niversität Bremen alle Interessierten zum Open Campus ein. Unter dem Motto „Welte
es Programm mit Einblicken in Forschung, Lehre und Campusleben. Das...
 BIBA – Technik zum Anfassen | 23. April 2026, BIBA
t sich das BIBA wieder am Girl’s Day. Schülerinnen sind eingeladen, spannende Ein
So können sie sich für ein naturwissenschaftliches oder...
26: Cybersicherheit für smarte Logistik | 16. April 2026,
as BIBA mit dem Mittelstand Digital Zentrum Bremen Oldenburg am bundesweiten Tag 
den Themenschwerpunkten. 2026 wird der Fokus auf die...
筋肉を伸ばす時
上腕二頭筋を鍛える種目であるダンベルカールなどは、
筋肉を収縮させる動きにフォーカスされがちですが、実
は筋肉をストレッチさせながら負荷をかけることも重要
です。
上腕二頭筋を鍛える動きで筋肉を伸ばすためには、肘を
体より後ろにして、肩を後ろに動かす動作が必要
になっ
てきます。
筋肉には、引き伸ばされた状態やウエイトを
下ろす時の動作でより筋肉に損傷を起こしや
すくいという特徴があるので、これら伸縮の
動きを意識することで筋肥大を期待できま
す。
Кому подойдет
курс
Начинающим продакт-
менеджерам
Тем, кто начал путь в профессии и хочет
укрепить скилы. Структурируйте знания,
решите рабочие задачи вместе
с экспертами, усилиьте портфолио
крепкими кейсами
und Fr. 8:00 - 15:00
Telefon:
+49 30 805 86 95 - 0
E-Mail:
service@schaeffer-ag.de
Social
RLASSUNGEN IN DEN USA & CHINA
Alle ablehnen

▸ **YOUR OBJECTIVE**
The complete set of entries above must be reproduced verbatim.

▸ **FINISHED TASK**
niversität Bremen alle Interessierten zum Open Campus ein. Unter dem Motto „Welte
es Programm mit Einblicken in Forschung, Lehre und Campusleben. Das...
 BIBA – Technik zum Anfassen | 23. April 2026, BIBA
t sich das BIBA wieder am Girl’s Day. Schülerinnen sind eingeladen, spannende Ein
So können sie sich für ein naturwissenschaftliches oder...
26: Cybersicherheit für smarte Logistik | 16. April 2026,
as BIBA mit dem Mittelstand Digital Zentrum Bremen Oldenburg am bundesweiten Tag 
den Themenschwerpunkten. 2026 wird der Fokus auf die...
筋肉を伸ばす時
上腕二頭筋を鍛える種目であるダンベルカールなどは、
筋肉を収縮させる動きにフォーカスされがちですが、実
は筋肉をストレッチさせながら負荷をかけることも重要
です。
上腕二頭筋を鍛える動きで筋肉を伸ばすためには、肘を
体より後ろにして、肩を後ろに動かす動作が必要
になっ
てきます。
筋肉には、引き伸ばされた状態やウエイトを
下ろす時の動作でより筋肉に損傷を起こしや
すくいという特徴があるので、これら伸縮の
動きを意識することで筋肥大を期待できま
す。
Кому подойдет
курс
Начинающим продакт-
менеджерам
Тем, кто начал путь в профессии и хочет
укрепить скилы. Структурируйте знания,
решите рабочие задачи вместе
с экспертами, усилиьте портфолио
крепкими кейсами
und Fr. 8:00 - 15:00
Telefon:
+49 30 805 86 95 - 0
E-Mail:
service@schaeffer-ag.de
Social
RLASSUNGEN IN DEN USA & CHINA
Alle ablehnen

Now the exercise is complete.